Friday, June 14, 2013

Yankees Play Two to Lose One and the Pattern Continues: Time For a Shake Up Part I

It took 18 innings and overs 5 1/2 hrs, but the Yankees completed an embarrassing three game sweep at the hands of the Oakland A's Thursday, 3-2. Now, don't get me wrong, losing to the A's is not embarrassing. in itself. They're a good ball club and are red hot, winners of 9 of 12 and 41-27 overall.

The inconsistency of the Yankees performance is what is troubling.

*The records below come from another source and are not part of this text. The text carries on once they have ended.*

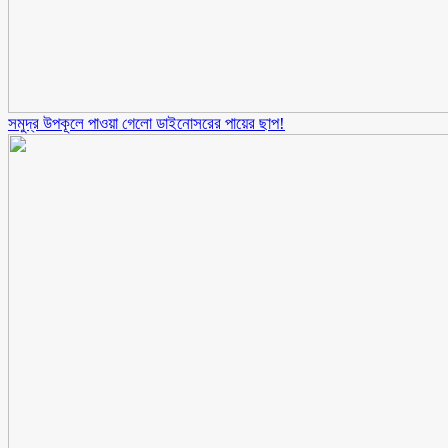
সমুদ্র উপকূলে পাওয়া গেলো ডাইনোসরের পায়ের ছাপ!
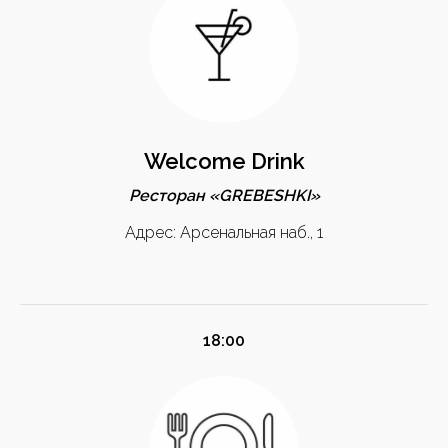
Welcome Drink
Ресторан «GREBESHKI»
Адрес: Арсенальная наб., 1
18:00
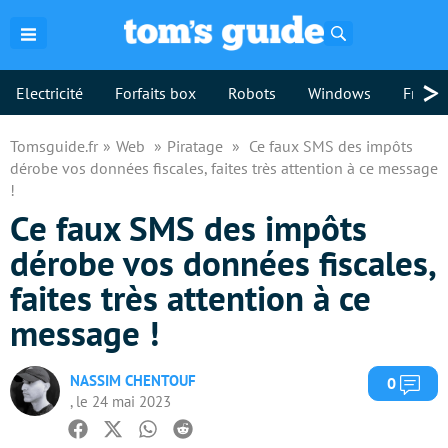
Rechercher
>
Electricité
Forfaits box
Robots
Windows
Freebo
Tomsguide.fr
Web
Piratage
Ce faux SMS des impôts
dérobe vos données fiscales, faites très attention à ce message
!
Ce faux SMS des impôts
dérobe vos données fiscales,
faites très attention à ce
message !
NASSIM CHENTOUF
Com
0
, le 24 mai 2023
Facebook
Twitter
Whatsapp
Reddit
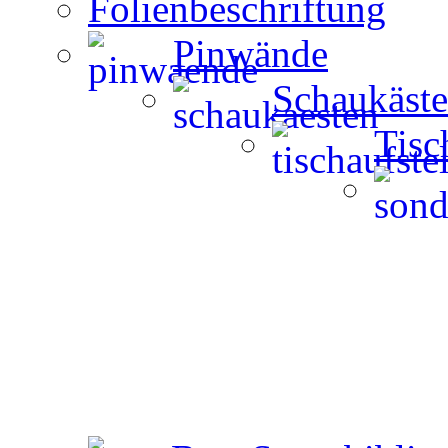
Folienbeschriftung
Pinwände
Schaukäst
Tisc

We all knew that eventually the talent level on the roster would catch up to the standings.  It's been a topsy turvy season due to all the injuries, the reliance on players that aren't used to playing every day, are past their prime, or are injury prone or any combination of the aforementioned.

The starting pitching, once a strength, has struggled outside of Hiroki Kuroda. Kuroda was on the hill in Thursday's finale with the A's and completely dominated the Oakland lineup over eight innings. He allowed two hits and two earned runs and had nothing to show for it in the box score.  The Yankees offense  sputtered as it did the entire three game series in Oakland.

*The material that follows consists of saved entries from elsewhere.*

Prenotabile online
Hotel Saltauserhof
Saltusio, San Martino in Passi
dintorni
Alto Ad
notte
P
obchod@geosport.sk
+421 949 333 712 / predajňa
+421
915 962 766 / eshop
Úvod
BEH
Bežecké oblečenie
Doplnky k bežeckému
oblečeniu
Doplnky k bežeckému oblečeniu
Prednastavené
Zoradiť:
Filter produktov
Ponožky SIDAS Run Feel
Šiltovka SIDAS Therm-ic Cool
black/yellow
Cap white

Two runs in 18 innings Thursday and eight total runs in the series' 36 innings; that was the entire Yankees output in the series. Robinson Cano's 16th home run of the season accounted for all of the Yankees runs in the finale and that occurred in the 1st inning. The rest of the day was one wasted opportunity after another or no opportunities at all.

The Yankees finished with 10 hits on the day with 80% of the production from Cano (3), Ichiro Suzuki (3), and Brett Gardner (2).  The pen did a fantastic job to keep the game even, particularly Adam Warren, who tossed six scoreless innings. The A's finally pulled things out with a run off of Preston Claiborne and an ineffective Mariano Rivera. Remarkably the team remained just three games behind first place Boston in the AL East and just two games back in the loss column.

That's why the Yankees need to shake things up before things get worse, especially when it comes to the replacement players that were brought in.

The culprits: Let's start with Vernon Wells. The Yankees primary left fielder started out like a house afire - a .911 OPS in the month of April with six home runs and 13 RBI. Since then Wells is 27-146 (.185) and just 4-42 in the month of June. Wells' main accomplishment has been to stay healthy, which is no small feat for him.

Kevin Youkilis seemed like a good stop gap measure with no Alex Rodriguez around, but after an adequate .769 OPS in 17 games, he missed all but one game in May due to a bad back and is 5-37 (.135) in June.

Travis Hafner appeared to be completely rejuvenated in April - a 1.104 OPS with six home runs and 17 RBI in 22 games. MVP type numbers, but "Pronk" is 16-102 (.157) since then with four home runs and 12 RBI.

Lyle Overbay's playing time has been cut down considerably since the return of Mark Teixeira, but up until then Overbay played well over his head and produced a number of clutch moments for the team. Less play means less effectiveness and on top of that Overbay is trying to learn a new position (RF). He's had just six hits in his last 31 at-bats. (.194)

The Yankees hoped that the return of Teixeira would infuse more offense, but so far he is still looking to get his groove back. Tex is 8-49 since he returned from the DL, and thought he has managed seven walks, three home runs, and 12 RBI in 13 games, a .367 slugging percentage is nothing to brag about.

I have already speculated that Ichiro Suzuki's days in the Bronx could be numbered. A .644 OPS in April was followed by a .631 OPS in May. About halfway through June and there's no sign of things getting better, evidenced by Ichiro's .634 OPS. A .293 average for the month is an improvement, but all 12 of his hits are singles and he's attempted to steal a base just (successfully) once.

The Yankees announced on Friday that David Adams was sent down to Triple-A to play regularly. Adams did a nice job at first as one of the fill-ins for Youkilis, but owned a .587 OPS when he departed. The Yankees called up outfielder Thomas Neal, a 25-year old with 23 Major League at-bats (With Cleveland). Neal signed prior to the season as a minor league free agent and had a robust .339 average for the Scranton RailRiders. Add on a .426 on-base percentage and a .446 slugging pct. (12 doubles, 2 HR) and you can see why the Yankees feel his right-handed bat might help against left-handed pitching.

Catcher Francisco Cervelli will likely be back before the All-Star break, though no one knows if he'll hit like before he was hurt. Curtis Granderson has an outside chance of being back before the break, but is likely to be back afterwards. Derek Jeter just got the clearance to resume baseball activities and Alex Rodriguez, well, there's no real idea when and if "Mr. Makes His Own Trouble" will suit up in a Major League uniform again.

In the meantime, the Yankees may have to dip back into Scranton for players like Ronnier Mustelier or Zoilo Almonte to jump start the offense.